Use the passWithPassTypeIdentifier:serialNumber: method of the PKPassLibrary class to read a particular pass from the pass library.

You can access certain common bits of data, such as the organization name and description, using the properties of the PKPass class. You can access the description using the localizedDescription method. These properties are useful if your app is acting as a conduit passes that you didn’t create, so you don’t know their fields’ keys.

You can access specific fields of a pass using the their key with the localizedValueForFieldKey: method. This method is useful if you created the pass, because then you know the keys for specific fields.

Adding a New Pass

To add a pass to the library:

  1. Create an instance of the PKPass class for the pass, initializing it with the pass’s data.

  2. Use the containsPass: method of the PKPassLibrary class to check whether the pass is in the library. Your app can use this method to detect the presence of a pass even if it doesn’t have the entitlements to read passes in the library.

  3. If the pass isn’t in the library, use an instance of the PKAddPassesViewController class to let the user add it.

    Present the add passes view controller modally, with animation.

Changing a Pass

Passes cannot be changed directly on the device. Changing the contents of a pass would invalidate its signature. An updated pass needs to be signed using your private key, and distributing your private key as part of your app would be a particularly poor security practice.

To change a pass, coordinate with your server:

  1. Your app connects to your server. It identifies the pass by serial number and pass type identifier and describes the change to your server.

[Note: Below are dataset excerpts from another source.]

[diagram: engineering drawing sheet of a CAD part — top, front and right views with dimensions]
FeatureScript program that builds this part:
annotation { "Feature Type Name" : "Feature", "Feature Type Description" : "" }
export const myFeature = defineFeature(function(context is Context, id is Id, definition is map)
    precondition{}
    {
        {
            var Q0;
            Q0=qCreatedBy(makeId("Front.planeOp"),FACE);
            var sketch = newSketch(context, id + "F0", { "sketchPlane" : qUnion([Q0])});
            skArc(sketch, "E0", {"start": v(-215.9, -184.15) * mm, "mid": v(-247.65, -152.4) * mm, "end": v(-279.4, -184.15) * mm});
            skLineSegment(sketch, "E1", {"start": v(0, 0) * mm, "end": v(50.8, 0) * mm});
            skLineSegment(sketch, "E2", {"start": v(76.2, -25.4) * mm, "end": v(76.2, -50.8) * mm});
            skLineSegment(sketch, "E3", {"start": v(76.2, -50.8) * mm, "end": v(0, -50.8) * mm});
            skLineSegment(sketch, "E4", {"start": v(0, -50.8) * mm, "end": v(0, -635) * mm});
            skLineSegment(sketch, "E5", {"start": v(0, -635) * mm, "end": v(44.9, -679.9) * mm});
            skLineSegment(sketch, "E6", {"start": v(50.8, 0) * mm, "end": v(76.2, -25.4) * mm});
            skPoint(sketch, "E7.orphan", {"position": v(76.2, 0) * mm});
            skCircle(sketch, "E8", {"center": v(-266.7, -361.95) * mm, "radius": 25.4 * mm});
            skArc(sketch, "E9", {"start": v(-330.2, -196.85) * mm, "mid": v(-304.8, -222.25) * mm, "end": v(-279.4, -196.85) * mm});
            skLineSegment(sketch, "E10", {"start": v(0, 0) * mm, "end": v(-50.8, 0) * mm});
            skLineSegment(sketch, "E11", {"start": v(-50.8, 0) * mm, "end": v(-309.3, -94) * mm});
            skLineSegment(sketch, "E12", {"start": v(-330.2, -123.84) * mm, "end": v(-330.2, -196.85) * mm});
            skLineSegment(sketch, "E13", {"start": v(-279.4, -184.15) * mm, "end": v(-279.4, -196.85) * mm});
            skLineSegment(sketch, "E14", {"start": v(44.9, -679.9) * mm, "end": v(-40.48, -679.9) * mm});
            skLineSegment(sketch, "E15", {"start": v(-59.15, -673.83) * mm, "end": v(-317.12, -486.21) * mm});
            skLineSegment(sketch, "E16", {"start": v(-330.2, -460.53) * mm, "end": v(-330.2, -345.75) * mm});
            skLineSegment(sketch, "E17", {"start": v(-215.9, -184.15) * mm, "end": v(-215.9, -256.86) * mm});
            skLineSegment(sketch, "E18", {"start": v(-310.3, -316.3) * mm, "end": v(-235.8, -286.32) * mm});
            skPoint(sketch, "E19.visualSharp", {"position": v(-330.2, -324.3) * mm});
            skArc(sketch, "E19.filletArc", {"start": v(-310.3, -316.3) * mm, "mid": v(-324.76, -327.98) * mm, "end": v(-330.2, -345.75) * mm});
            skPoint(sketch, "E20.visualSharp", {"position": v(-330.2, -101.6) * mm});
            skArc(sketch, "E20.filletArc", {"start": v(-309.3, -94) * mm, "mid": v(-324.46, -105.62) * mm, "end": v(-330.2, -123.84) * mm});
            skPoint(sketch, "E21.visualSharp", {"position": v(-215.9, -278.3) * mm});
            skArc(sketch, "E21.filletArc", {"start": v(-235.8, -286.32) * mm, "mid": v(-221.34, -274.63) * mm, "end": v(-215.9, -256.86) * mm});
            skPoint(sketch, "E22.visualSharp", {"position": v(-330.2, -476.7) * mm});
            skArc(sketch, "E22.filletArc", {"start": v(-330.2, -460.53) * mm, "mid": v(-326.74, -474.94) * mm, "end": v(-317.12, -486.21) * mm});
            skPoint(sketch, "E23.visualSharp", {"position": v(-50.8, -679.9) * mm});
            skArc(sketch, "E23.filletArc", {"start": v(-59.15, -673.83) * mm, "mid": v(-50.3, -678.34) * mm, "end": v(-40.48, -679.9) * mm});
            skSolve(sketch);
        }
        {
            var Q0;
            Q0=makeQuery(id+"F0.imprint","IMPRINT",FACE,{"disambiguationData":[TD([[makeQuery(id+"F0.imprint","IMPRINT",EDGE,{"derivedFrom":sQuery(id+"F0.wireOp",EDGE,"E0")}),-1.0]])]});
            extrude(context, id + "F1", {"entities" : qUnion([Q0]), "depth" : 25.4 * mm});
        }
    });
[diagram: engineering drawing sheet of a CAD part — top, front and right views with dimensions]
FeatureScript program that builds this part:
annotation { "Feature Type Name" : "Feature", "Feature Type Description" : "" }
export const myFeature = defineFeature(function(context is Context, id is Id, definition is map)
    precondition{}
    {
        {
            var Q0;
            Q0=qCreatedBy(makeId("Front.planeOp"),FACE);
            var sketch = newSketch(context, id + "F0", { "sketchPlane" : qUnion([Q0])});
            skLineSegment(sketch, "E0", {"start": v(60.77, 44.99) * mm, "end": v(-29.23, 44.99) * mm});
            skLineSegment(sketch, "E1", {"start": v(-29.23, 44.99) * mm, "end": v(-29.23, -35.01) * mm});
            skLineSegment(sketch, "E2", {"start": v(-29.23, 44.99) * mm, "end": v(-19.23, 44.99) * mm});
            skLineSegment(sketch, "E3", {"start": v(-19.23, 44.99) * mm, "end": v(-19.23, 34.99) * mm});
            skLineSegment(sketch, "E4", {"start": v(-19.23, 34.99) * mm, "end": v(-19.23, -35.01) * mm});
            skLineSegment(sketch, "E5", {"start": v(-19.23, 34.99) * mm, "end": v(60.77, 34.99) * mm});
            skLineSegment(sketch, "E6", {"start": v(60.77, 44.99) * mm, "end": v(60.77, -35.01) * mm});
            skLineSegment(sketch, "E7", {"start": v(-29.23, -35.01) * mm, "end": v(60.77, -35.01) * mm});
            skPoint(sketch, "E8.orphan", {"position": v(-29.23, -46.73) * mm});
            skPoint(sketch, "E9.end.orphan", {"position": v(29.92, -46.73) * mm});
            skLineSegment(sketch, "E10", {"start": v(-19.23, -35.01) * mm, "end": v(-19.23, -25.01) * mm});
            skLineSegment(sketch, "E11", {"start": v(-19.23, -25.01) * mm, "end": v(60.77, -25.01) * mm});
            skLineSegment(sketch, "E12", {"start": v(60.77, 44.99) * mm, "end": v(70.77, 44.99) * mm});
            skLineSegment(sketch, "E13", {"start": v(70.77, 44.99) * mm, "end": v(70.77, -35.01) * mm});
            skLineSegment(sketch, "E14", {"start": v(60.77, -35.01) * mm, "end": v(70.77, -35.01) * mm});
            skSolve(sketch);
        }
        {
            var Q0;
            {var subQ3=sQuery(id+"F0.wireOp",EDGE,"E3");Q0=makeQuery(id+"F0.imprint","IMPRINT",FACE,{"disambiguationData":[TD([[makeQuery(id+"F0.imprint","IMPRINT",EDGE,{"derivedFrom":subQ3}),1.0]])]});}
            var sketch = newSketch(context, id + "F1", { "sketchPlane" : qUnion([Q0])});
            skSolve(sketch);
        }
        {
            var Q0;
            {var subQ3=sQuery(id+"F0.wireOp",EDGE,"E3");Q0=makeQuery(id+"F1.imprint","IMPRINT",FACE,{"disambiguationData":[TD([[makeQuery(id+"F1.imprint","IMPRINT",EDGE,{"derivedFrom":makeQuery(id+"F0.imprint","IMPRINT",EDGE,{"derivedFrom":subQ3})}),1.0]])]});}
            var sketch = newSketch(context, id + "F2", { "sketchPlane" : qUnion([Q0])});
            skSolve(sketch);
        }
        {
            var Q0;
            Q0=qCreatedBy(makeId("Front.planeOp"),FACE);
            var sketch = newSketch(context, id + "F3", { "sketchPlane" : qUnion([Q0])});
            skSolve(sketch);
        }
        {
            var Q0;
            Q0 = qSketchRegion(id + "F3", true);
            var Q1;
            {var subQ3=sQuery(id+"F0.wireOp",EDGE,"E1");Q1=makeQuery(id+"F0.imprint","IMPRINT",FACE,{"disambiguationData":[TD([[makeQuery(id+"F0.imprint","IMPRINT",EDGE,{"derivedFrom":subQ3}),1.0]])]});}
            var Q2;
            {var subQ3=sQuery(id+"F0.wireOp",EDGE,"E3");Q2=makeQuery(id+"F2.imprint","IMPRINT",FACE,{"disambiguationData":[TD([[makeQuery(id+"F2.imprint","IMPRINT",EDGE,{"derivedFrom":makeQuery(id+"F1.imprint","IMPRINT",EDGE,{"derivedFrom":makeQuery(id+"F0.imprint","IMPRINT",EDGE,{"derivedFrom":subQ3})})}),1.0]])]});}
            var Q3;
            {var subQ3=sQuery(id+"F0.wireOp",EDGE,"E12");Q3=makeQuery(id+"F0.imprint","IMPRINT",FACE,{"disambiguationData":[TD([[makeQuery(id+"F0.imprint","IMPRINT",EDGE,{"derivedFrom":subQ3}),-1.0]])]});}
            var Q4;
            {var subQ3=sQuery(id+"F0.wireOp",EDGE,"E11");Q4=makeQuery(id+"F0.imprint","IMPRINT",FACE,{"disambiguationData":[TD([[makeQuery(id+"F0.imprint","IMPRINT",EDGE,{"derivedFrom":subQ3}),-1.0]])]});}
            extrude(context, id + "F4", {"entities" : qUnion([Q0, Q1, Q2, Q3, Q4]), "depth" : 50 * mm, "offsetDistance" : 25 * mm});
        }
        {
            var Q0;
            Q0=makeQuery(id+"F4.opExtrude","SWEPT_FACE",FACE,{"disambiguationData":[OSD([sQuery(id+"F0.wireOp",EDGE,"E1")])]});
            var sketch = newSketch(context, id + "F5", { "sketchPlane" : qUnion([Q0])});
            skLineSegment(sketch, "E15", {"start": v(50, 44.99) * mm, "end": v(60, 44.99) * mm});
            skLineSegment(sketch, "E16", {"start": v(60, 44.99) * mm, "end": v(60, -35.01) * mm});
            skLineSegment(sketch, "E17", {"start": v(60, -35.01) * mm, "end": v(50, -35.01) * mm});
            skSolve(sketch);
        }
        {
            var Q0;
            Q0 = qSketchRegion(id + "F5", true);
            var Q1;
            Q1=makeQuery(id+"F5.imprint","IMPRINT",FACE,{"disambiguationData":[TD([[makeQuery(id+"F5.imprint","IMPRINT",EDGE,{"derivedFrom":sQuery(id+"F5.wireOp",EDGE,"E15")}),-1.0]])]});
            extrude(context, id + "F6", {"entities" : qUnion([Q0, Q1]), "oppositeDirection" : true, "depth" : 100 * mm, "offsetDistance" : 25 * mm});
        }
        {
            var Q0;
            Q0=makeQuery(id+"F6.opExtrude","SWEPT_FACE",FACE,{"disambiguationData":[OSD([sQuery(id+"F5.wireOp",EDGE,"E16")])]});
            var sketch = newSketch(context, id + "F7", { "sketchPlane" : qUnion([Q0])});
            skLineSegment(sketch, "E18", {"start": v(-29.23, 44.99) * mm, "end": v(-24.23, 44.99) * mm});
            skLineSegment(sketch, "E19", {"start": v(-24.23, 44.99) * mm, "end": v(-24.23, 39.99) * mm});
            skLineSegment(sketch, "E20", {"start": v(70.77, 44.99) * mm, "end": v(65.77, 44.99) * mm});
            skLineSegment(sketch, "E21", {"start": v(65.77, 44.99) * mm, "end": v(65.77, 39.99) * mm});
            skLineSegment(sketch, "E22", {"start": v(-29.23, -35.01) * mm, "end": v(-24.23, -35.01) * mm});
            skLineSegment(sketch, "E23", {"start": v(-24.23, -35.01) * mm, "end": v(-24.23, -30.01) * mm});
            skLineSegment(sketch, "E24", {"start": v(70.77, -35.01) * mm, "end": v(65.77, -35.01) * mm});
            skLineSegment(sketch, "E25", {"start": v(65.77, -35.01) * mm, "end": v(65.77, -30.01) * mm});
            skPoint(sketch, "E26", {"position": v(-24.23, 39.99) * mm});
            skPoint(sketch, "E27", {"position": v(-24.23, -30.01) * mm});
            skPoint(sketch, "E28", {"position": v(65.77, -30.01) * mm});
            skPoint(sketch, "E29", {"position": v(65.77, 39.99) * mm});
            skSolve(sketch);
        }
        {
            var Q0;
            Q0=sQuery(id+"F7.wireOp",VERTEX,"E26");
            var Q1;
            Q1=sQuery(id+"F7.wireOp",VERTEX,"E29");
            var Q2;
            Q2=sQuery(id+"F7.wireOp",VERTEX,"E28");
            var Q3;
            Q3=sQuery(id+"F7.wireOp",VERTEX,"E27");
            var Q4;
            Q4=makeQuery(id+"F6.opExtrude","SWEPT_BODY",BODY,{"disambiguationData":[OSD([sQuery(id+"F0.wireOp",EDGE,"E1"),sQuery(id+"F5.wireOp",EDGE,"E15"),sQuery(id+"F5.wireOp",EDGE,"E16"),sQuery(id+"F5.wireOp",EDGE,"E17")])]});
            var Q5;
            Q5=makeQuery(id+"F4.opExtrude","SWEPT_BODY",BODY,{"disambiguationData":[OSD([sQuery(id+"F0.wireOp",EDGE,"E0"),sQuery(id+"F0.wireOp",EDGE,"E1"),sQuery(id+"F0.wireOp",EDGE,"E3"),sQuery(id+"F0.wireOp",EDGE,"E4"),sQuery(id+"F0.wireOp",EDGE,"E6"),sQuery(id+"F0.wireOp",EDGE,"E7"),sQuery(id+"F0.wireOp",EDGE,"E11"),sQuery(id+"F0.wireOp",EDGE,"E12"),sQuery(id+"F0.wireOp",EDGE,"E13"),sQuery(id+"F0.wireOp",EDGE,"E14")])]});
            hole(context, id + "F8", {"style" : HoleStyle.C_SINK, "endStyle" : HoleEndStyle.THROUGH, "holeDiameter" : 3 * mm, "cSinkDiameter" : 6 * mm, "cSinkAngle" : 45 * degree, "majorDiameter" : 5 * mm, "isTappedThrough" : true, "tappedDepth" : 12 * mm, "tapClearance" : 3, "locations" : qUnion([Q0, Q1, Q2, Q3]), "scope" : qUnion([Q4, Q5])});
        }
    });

  2. Your server updates your business records as needed, creates a new version of the pass, and signs it.

  3. Your app downloads the new pass from your server and uses the replacePassWithPass: method of the PKPassLibrary class to install it.

After creating a new version of the pass, your server should also send a push notification so that other devices with this pass installed will get the latest copy.

Removing a Pass

Use the removePass: method of the PKPassLibrary class to remove a pass.

Remember that passes belong to the user, not to your app. Passes should be removed only in response to a direct user action. Never remove a pass without the user’s consent, even if the pass has expired or is outdated.